Para a cientista política Carla Michele Quaresma, essa aliança dos partidos localizados ao centro e à esquerda no espectro político mostra que as agremiações já estão pensando nas eleições presidenciais daqui a dois anos. “É algo que começou a ser esboçado em um projeto que deve ser apesentado como alternativa ao que estamos chamando de bolsonarismo”, explica. Deixar Capitão Wagner ganhar em Fortaleza é como sedimentar uma base para o ocupante do Palácio do Planalto numa das capitais do Nordeste – região onde seu governo tem menor aprovação.
“As esquerdas estão percebendo, muito provavelmente, que precisam realmente construir um projeto que, minimamente, contemple interesses que são diversos para lançar uma candidatura com maior robustez em 2022, tanto em relação a campanha presidencial como também nos estados, para tentar frear esse crescimento de perspectivas mais à direita no espectro político”, avalia Quaresma.

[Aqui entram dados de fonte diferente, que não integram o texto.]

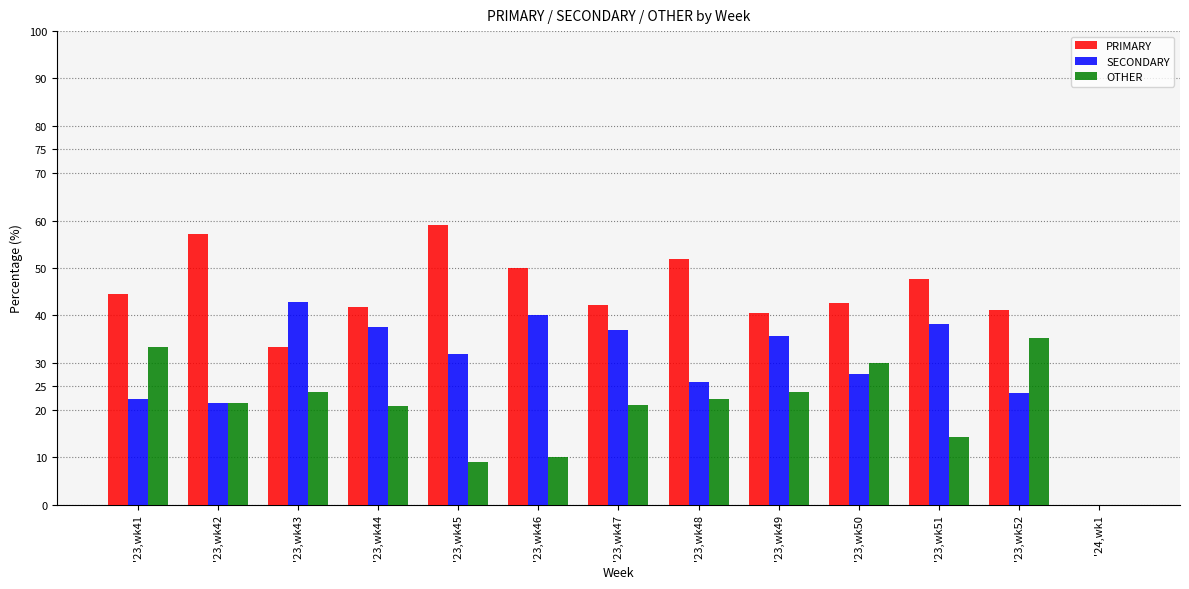

True or false: SECONDARY has a value of 54.7 at '23,wk51.

False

O candidato a prefeito pelo PROS ao Paço Municipal tem o respaldo da corporação policial que, por sua vez, é bolsonarista. No entanto, Wagner é anterior ao fenômeno político do presidente de extrema-direita. O capitão cearense ganhou notoriedade em 2011, ao liderar a PM num movimento de reivindicação ocorrido na virada daquele ano e que espalhou o caos pelas ruas de Fortaleza e das cidades do interior. Em 2012, elegeu-se vereador na Capital, pelo PR. Foi deputado estadual em 2014 e federal, em 2018.
Tanto para Sandra Helena quanto para Carla Michele, a Câmara Municipal de Fortaleza vai ser a arena política das siglas que disputam de olho no próximo pleito. Dos 43 vereadores eleitos, 23 são novatos. Além de 53% de renovação, a Casa terá forte disputa nos espectros ideológicos. Os partidos da coligação de José Sarto (PDT, Cidadania, PSB, PP, PL, PSD, DEM, PSDB e Rede) fizeram a maior bancada, com 25 vagas no legislativo municipal – 10 só do PDT. A coligação de Wagner conseguiu 12 cadeiras na CMFor. Na sequência, o PT elegeu três vereadores, e o PSOL elegeu dois.
Para a cientista social, a Câmara se tornou mais plural, embora não seja o que se espera de representatividade de toda a pluralidade social. Ela lembra que a Casa continua sendo formada majoritariamente pelo partido governista (PDT), apesar de ter perdido uma vaga, mas com representantes que receberam votações expressivas. “E isso demonstra o peso desse grupo capitaneado pelos irmãos Ferreira Gomes não só em Fortaleza, mas em todo o Estado”, frisa.
Já Sandra Helena destaca que o PCdoB perdeu a única vaga que tinha na Câmara, mas a formação legislativa para 2021 terá o primeiro mandato coletivo, o Nossa Cara, de três mulheres negras e periféricas eleitas pelo PSOL. “A gente tem, então, a volta do PSOL num novo registro, das identidades periféricas das meninas e nessa apoteose que foi o Gabriel Aguiar”. O PSOL somou 50 mil votos para vereador e o fenômeno foi o jovem ambientalista que obteve mais de nove mil votos.
Por outro lado, a professora de Filosofia destaca a chegada de um bolsonarismo mais ostensivo, com o jovem Carmelo Neto, de apenas 19 anos, que se diz “conservador desde os 13 anos e soldado de Bolsonaro” e do Inspetor Alberto. “A meu ver, a gente tem uma fragmentação partidária na Câmara, que não é uma novidade, mas que mantém aquele tônus que vai dizer que o prefeito, sendo Wagner ou Sarto, terá que fazer as coalizões”, reforça.